The transition metal salt is soluble salt of cobalt, nickel or copper, and comprises cobalt nitrate, cobalt chloride, cobalt sulfate, nickel nitrate or copper sulfate, and the concentration of the transition metal salt is 0.1-500 g/L.

The solvent in the platinum-containing compound solution or/and the transition metal salt solution is glycol and/or water, and the ratio of the water to the glycol is 0-100: 1.

The precipitant is one or more of sodium hydroxide, ammonia water or sodium carbonate, and the molar ratio of the precipitant to the transition metal is controlled to be 0.1-120: 1.

The additive is one or more of sodium hypophosphite, sodium formate, sodium sulfite, citric acid or ethylene diamine tetraacetic acid, and the molar ratio of the additive to the transition metal is 0-200: 1.

The power of the microwave oven in the step (2) is 100-9000W, and the heating time is 1-120 min.

The acid solution in the step (3) is one or more of hydrochloric acid, sulfuric acid or nitric acid, the concentration range is 0.01-18.4mol/L, and the adding amount is 2-5000 mL.

And (3) introducing protective gas during roasting, wherein the protective gas is one or more of nitrogen, argon and hydrogen.

Compared with the prior art, the invention has the following advantages:

1. the preparation method of the binary alloy catalyst utilizes the additive and the microwave to synchronously reduce the platinum and the transition metal, synthesizes the binary alloy catalyst in one step, has simple process and equipment, short synthesis period and is easy to realize industrial production.

2. The invention uses transition metal and platinum element to prepare the binary alloy catalyst, reduces the dosage of noble metal platinum and effectively reduces the cost of the catalyst.

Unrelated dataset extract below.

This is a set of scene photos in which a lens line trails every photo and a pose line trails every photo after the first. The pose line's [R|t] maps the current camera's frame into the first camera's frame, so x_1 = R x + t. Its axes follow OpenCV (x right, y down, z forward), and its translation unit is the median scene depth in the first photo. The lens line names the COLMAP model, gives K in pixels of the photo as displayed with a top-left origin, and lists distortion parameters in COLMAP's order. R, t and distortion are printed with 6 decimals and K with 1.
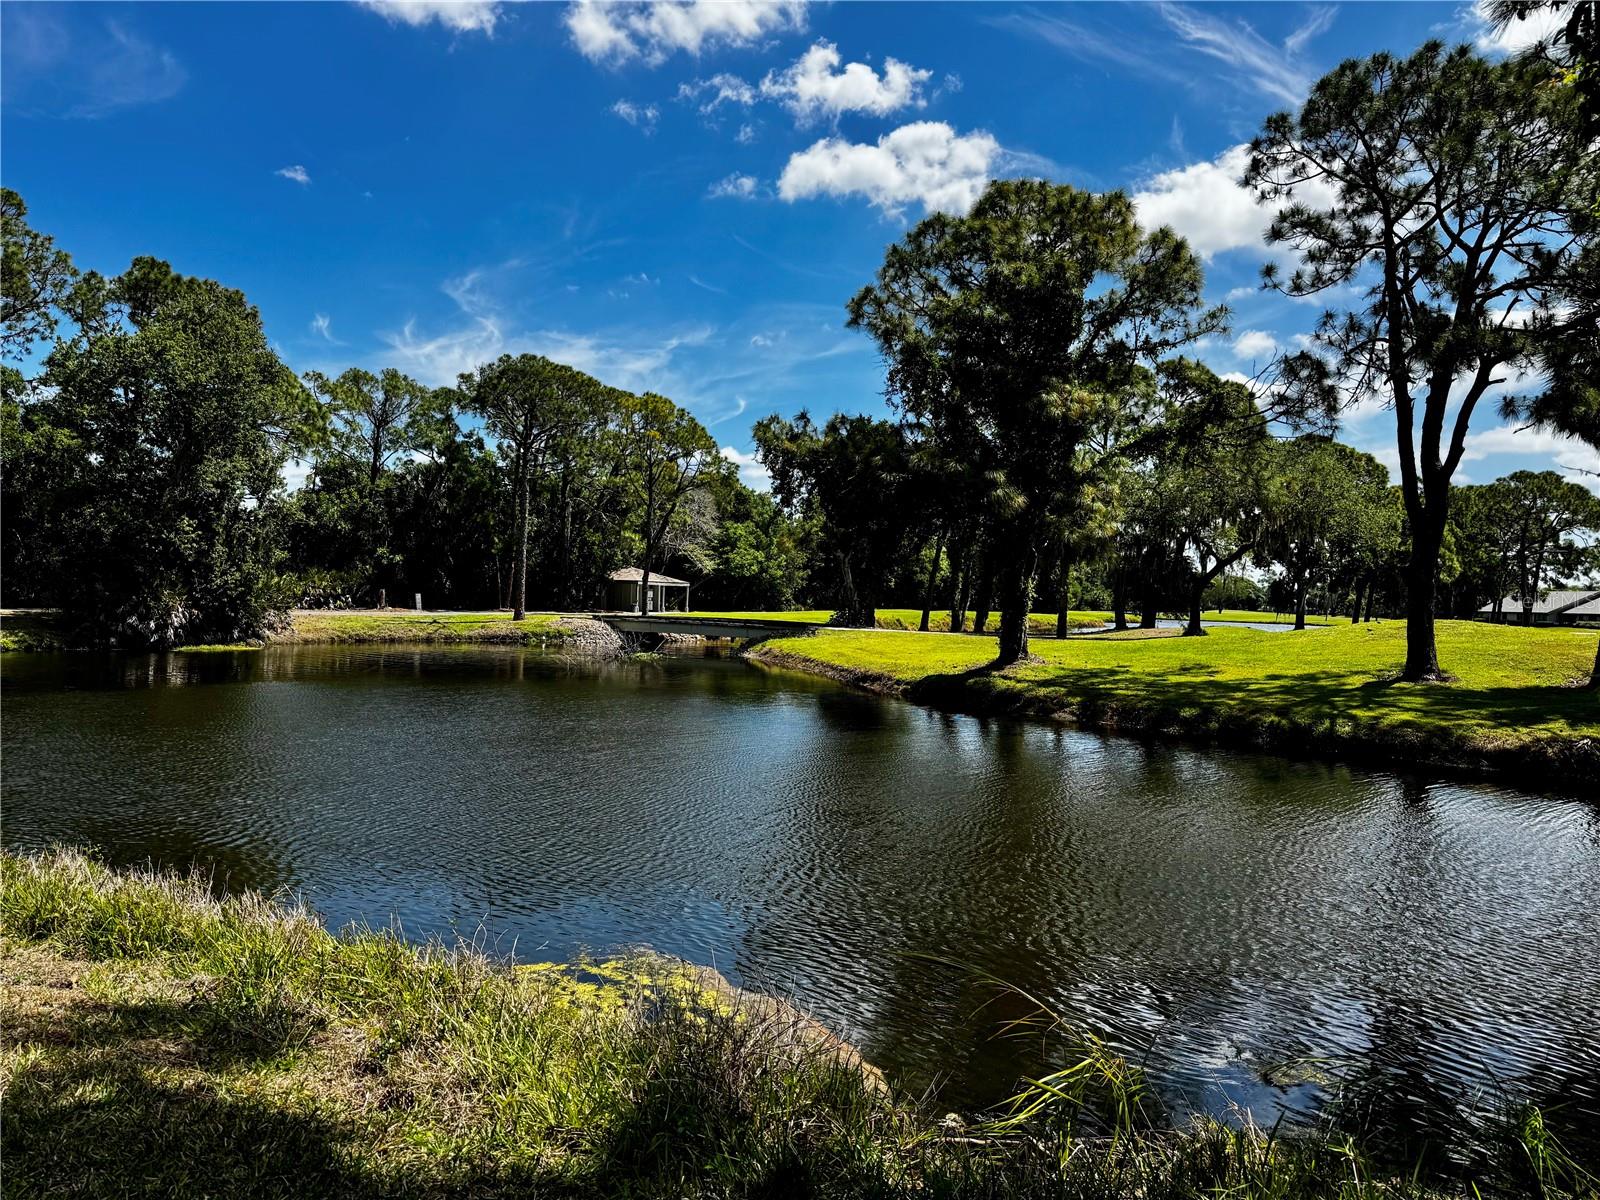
lens RADIAL K [[1115.3, 0, 794.5], [0, 1115.3, 597.5], [0, 0, 1]] dist [0.057723, -0.068024]
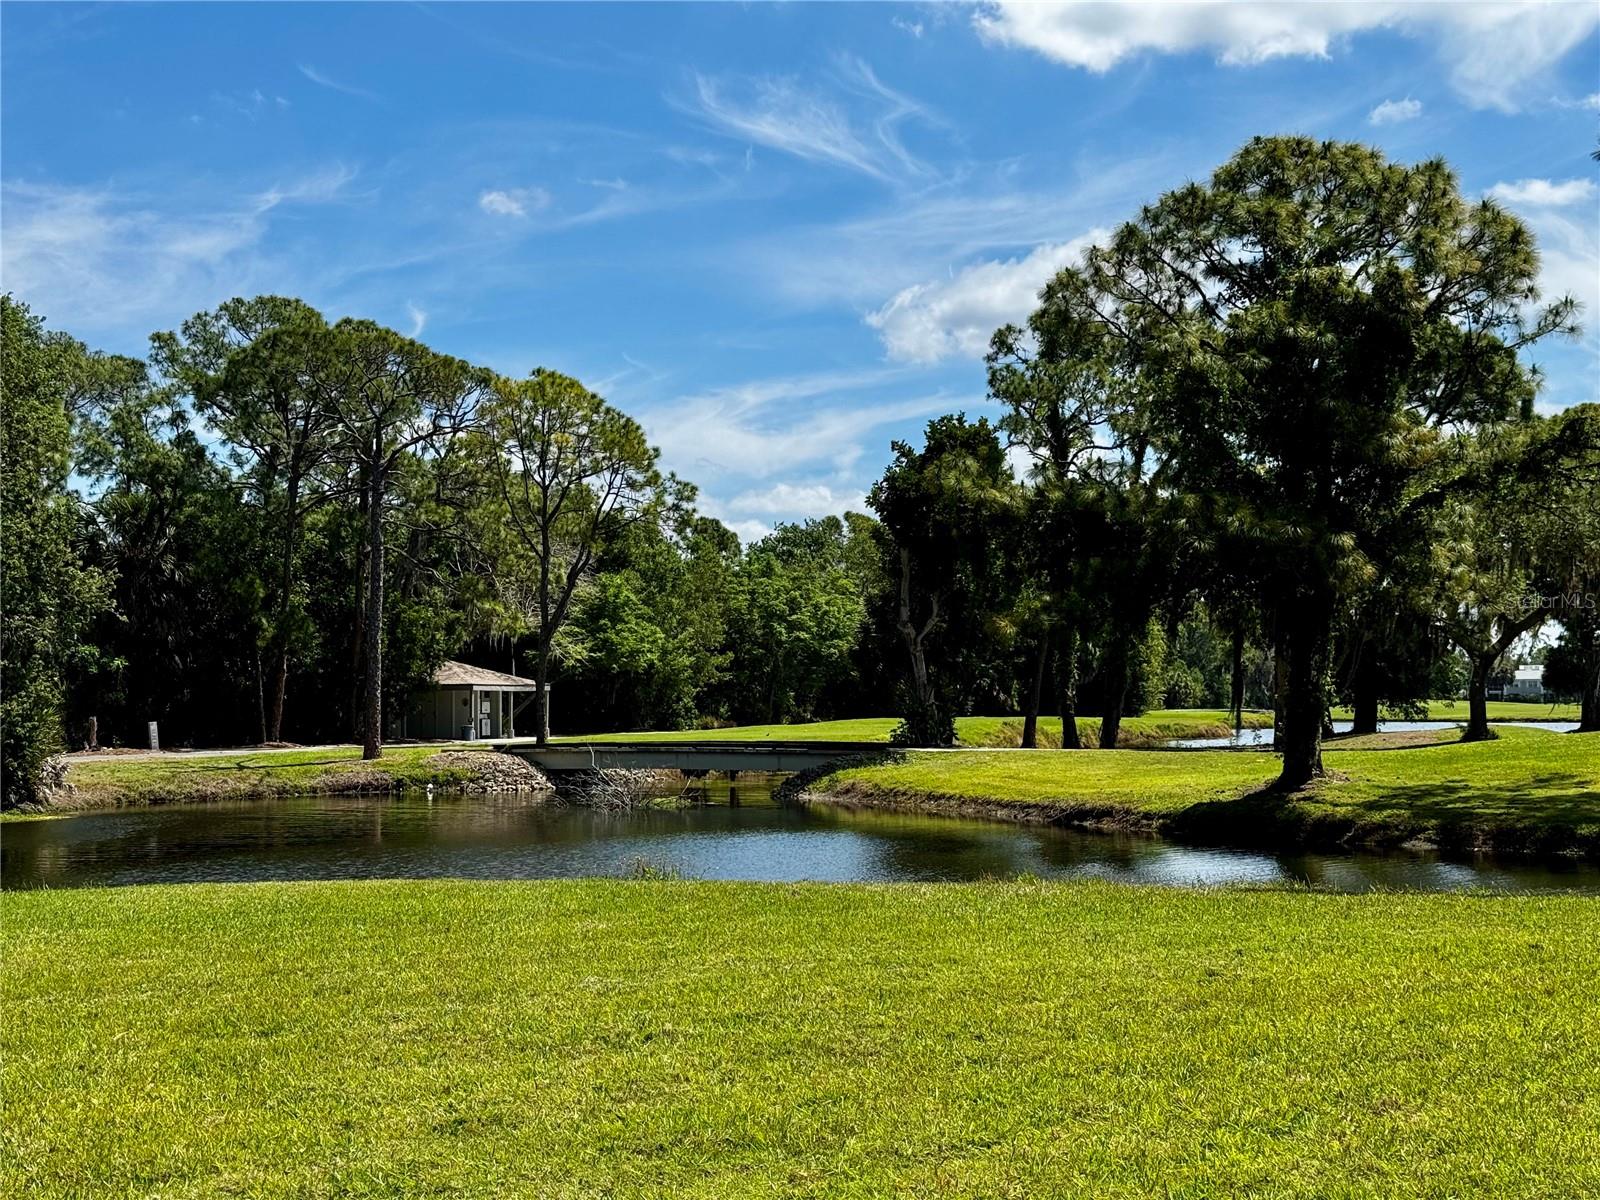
lens RADIAL K [[2162.2, 0, 796.0], [0, 2162.2, 591.8], [0, 0, 1]] dist [0.083452, 0.000000]
pose [[0.994280, -0.031375, 0.102095, -0.205352], [0.036448, 0.998172, -0.048204, -0.006808], [-0.100396, 0.051649, 0.993606, -0.281521]]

3. The invention adopts the microwave preparation process to accelerate and promote the reduction of platinum and transition metal, and the alloy catalyst is formed in one step, so that the roasting process can be saved even at a lower temperature, thereby effectively inhibiting the growth of alloy particles; the non-alloyed transition metal elements can be removed by acid washing after microwave reduction.

4. The catalyst prepared by the preparation method has good alloying degree, controllable element proportion and particle size, and high catalytic activity and stability.

Drawings

FIG. 1 is a flow chart of the preparation of the binary alloy catalyst of the present invention.

Figure 2 is a comparison of XRD patterns of catalysts prepared in examples 1-4 of the present invention.

FIG. 3 is a cyclic voltammogram of the catalysts prepared in examples 5 and 6 of the present invention.

FIG. 4 is an oxygen reduction contrast curve of the catalyst prepared in example 7 of the present invention versus a commercial catalyst.

Detailed Description

The following detailed description of the invention refers to the accompanying drawings.